Lily mentally disconnected from the terminal inside the building, drank another glass of pure, clean water and left, headed back home.

---xxxxxx---

She found her Apprentice flirting with one of the Mormon missionaries from the other day, which annoyed her. While these missionary boys were fairly young, they were still several years too old for her Apprentice, she thought. Not to mention she was training the girl for a life better than life as first wife, she hoped.

When she was done with Alice, the girl would be the one to have a harem, not be IN a harem. Anything less impinged on her as her Mistress!

She would have to have a discussion with the girl about local geopolitics. She didn't have any books on the Dominion or any Post War polities but there was significant information available nonetheless.

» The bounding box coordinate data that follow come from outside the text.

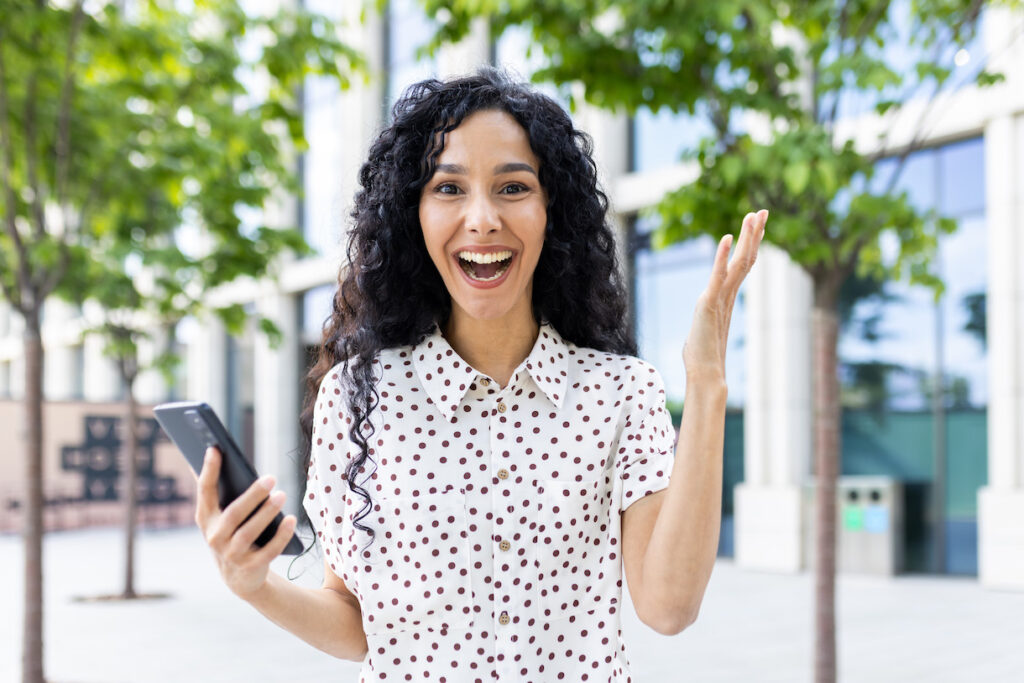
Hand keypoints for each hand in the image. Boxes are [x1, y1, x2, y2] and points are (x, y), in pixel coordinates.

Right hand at [193, 446, 297, 599]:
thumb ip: (220, 490)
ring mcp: (231, 555)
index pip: (205, 491)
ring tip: (281, 495)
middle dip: (253, 495)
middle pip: (234, 514)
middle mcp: (214, 538)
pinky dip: (281, 535)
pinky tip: (291, 519)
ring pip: (249, 532)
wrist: (239, 577)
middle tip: (271, 477)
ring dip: (267, 513)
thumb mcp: (221, 516)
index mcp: (205, 519)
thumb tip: (215, 452)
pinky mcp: (251, 567)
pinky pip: (268, 550)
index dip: (209, 470)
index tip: (215, 449)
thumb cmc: (233, 534)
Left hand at [683, 209, 767, 383]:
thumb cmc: (702, 355)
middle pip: (745, 258)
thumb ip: (706, 319)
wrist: (705, 373)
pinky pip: (718, 276)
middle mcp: (727, 294)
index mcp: (726, 296)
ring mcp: (721, 298)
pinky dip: (722, 256)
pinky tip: (727, 239)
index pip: (742, 265)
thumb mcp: (704, 328)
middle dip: (754, 234)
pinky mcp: (710, 303)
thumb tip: (705, 322)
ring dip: (746, 238)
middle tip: (763, 212)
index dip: (749, 244)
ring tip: (753, 216)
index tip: (756, 225)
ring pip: (738, 263)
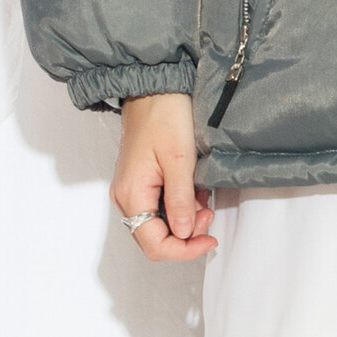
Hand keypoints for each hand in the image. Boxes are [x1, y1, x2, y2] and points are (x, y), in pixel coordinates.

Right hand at [110, 92, 217, 261]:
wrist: (154, 86)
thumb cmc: (165, 115)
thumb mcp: (180, 159)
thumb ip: (181, 200)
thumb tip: (184, 233)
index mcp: (132, 195)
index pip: (154, 245)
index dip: (184, 249)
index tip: (210, 239)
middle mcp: (126, 197)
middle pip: (155, 238)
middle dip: (186, 234)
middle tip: (210, 212)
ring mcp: (132, 189)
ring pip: (159, 223)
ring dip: (185, 218)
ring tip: (204, 197)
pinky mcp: (140, 181)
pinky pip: (159, 206)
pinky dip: (180, 205)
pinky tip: (194, 190)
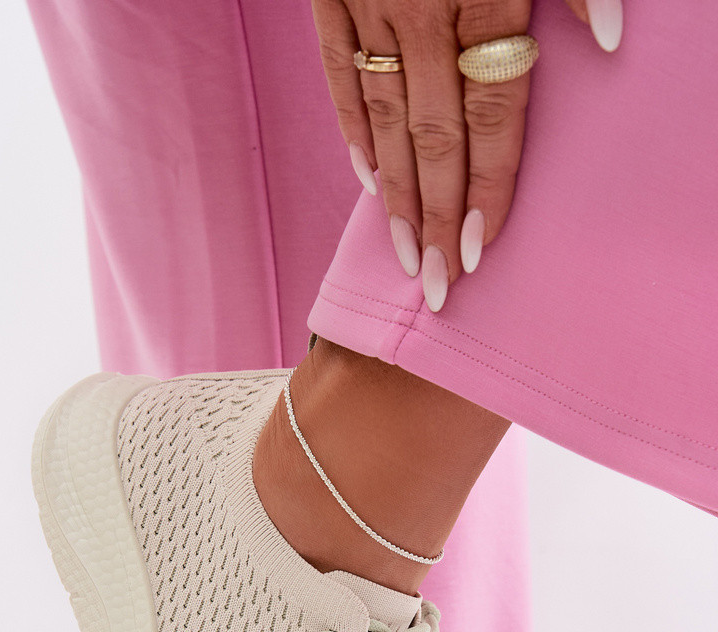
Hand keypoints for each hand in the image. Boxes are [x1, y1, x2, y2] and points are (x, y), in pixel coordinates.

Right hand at [311, 0, 622, 309]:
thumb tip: (611, 38)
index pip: (489, 113)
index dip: (487, 185)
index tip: (479, 251)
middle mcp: (423, 12)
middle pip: (434, 137)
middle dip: (436, 218)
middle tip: (437, 285)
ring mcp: (371, 4)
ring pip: (384, 118)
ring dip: (394, 195)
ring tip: (404, 255)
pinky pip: (338, 74)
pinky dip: (353, 131)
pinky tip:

Well, at least the missionaries were being polite and not encouraging the girl too much, so perhaps they realized her youth, "Ah, Elder Lewis, was it?" Lily greeted the young man with his missionary title.

The man looked pleased to see her and nodded, "Yes, ma'am. We just came to inform you that the mission you set us to was completed successfully and without much trouble, either."

The second man turned to her, "And we were wondering if you needed.. uhh.. any.. confirmation of success?"

Ah, Lily hoped these two didn't bring her severed heads. "No, zhat isn't necessary. All zhe missionaries from zhe Dominion have a good reputation -- I can take you at your words."

Both of them smiled at that, and the first one said, "See? I told you."

As she was boxing up the young mercenaries of God their payment in StimPaks, Lily suddenly came to the conclusion that she had graduated from performing quests to giving them out!